RALEIGH – In the now-classic Monty Python skit, Michael Palin plays the leader of the “Church Police,” who are called in to determine the religious affiliation of dead bishops found outside London apartments. But there’s another kind of church policing that is more familiar to the political world – the hair-trigger posture of self-styled First Amendment organizations who zero in on any reported connection between Republican candidates and religious conservatives.

They were the bane of the Christian Coalition for years, until the group essentially imploded. Candidates who invoked religious principles in campaign statements were savaged as theocrats. Churches that allowed voter guides to be distributed detailing the positions of individual candidates on issues were accused of violating the sacred separation of church and state.

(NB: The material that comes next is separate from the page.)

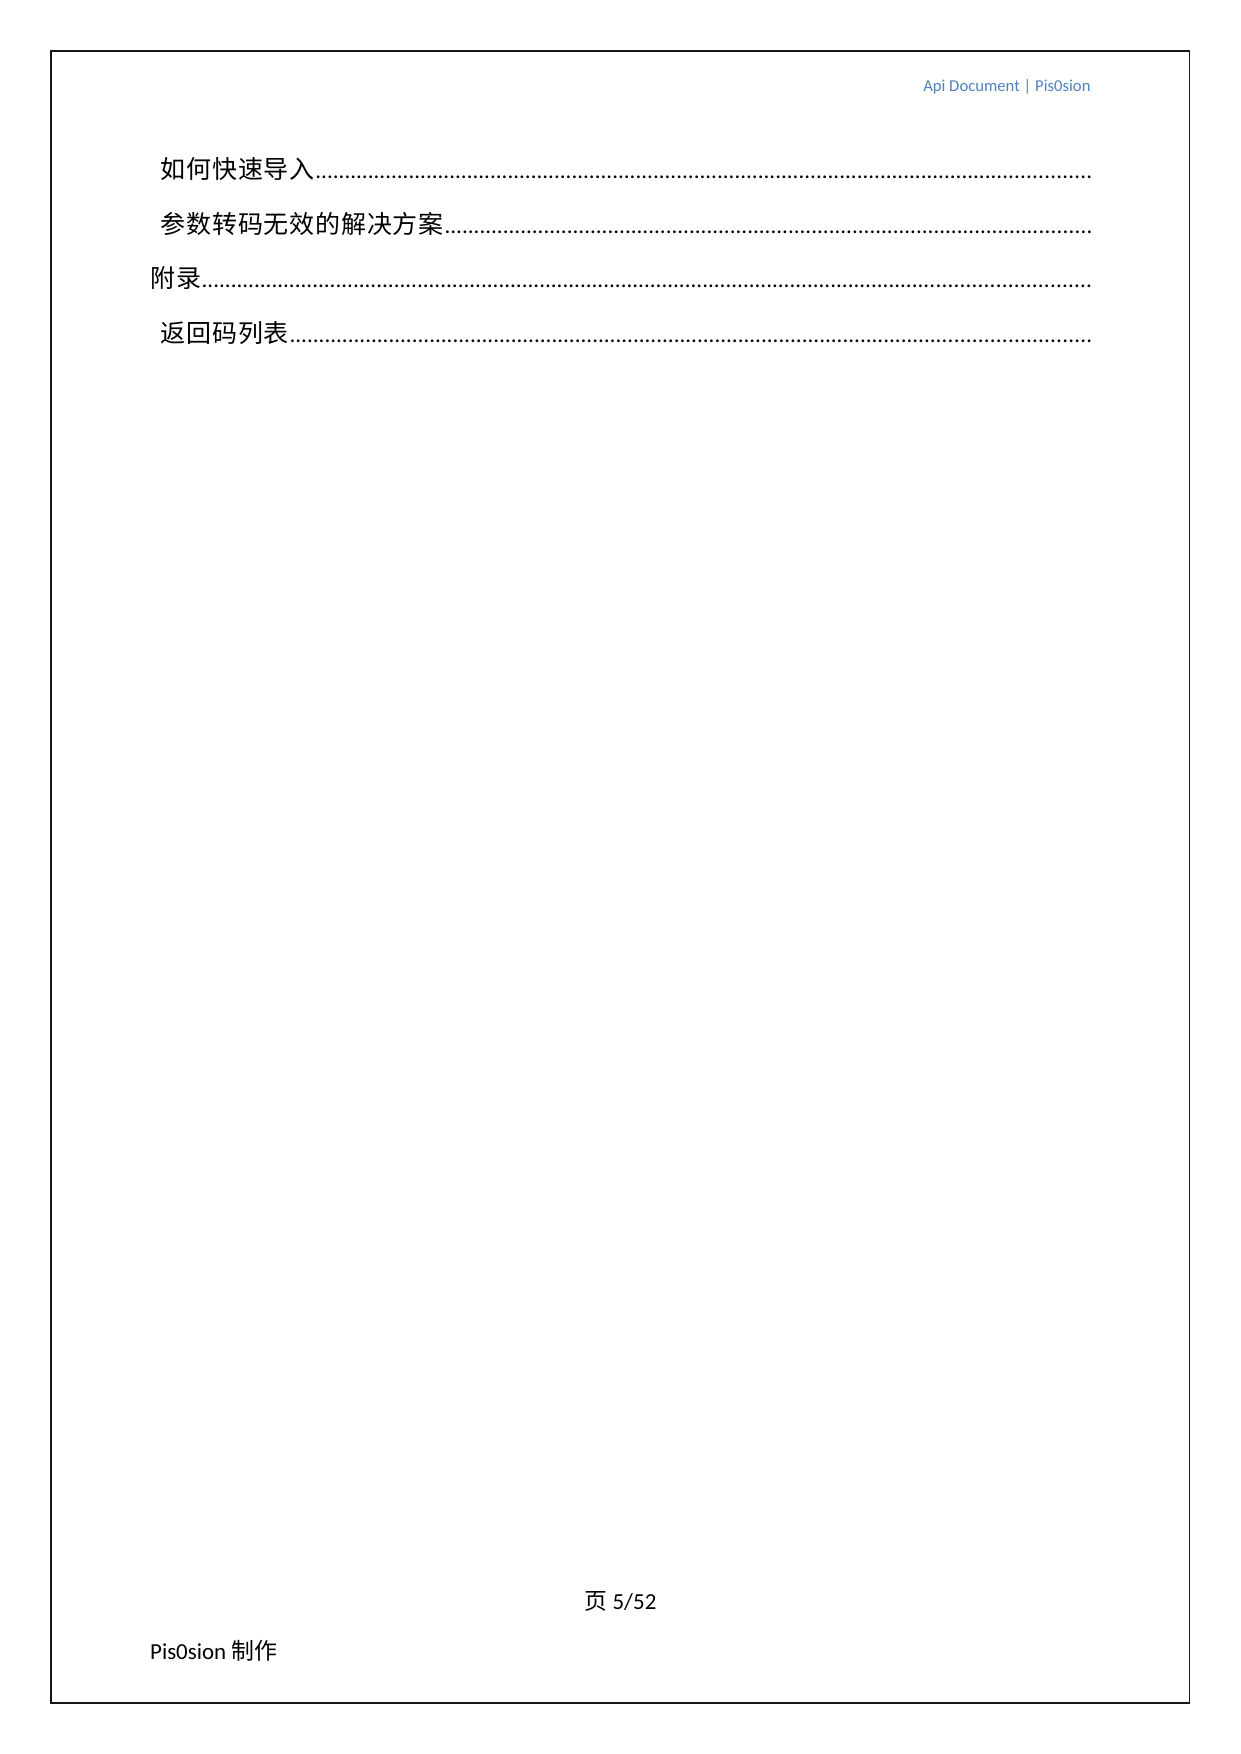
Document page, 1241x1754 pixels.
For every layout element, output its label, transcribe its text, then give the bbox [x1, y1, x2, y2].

Until recently, at least, the Church Police only went so far. No one really bothered to investigate the political activities of African American churches – which, if I may be so bold, have become appendages of the Democratic Party in many communities. For years, politicians have made political speeches at black churches, taken up collections for political causes, and otherwise trampled over the very real boundary that does and should exist between tax-exempt religious organizations and partisan political activity.

I must commend one leading member of the Church Police, activist Barry Lynn, for being consistent and questioning the conduct of Wake County Sheriff John Baker, a leading African-American politician who, it turns out, has been campaigning in churches this year. Baker’s apparent transgressions have been reported to the IRS (click here) and I guess we’ll have to see if anything happens.

A story in Sunday’s Charlotte Observer (for the statewide AP version click here) details a new effort by black religious leaders to make sure the delay in North Carolina’s primaries this year doesn’t result in a low black turnout. The political import of their activities is obvious, though not owned-up to.

The religious leaders quoted in the article and others might well defend the use of black churches for political activity on the grounds that these institutions played a critical role in the civil rights movement. Fair enough, although that effort wasn’t about electoral politics as such. The point is that religious conservatives believe their causes – opposition to abortion and infanticide, for example, or tax fairness for traditional families – to involve great moral issues, as well. Let’s either sic the Church Police on everyone, or retire them to sketch comedy.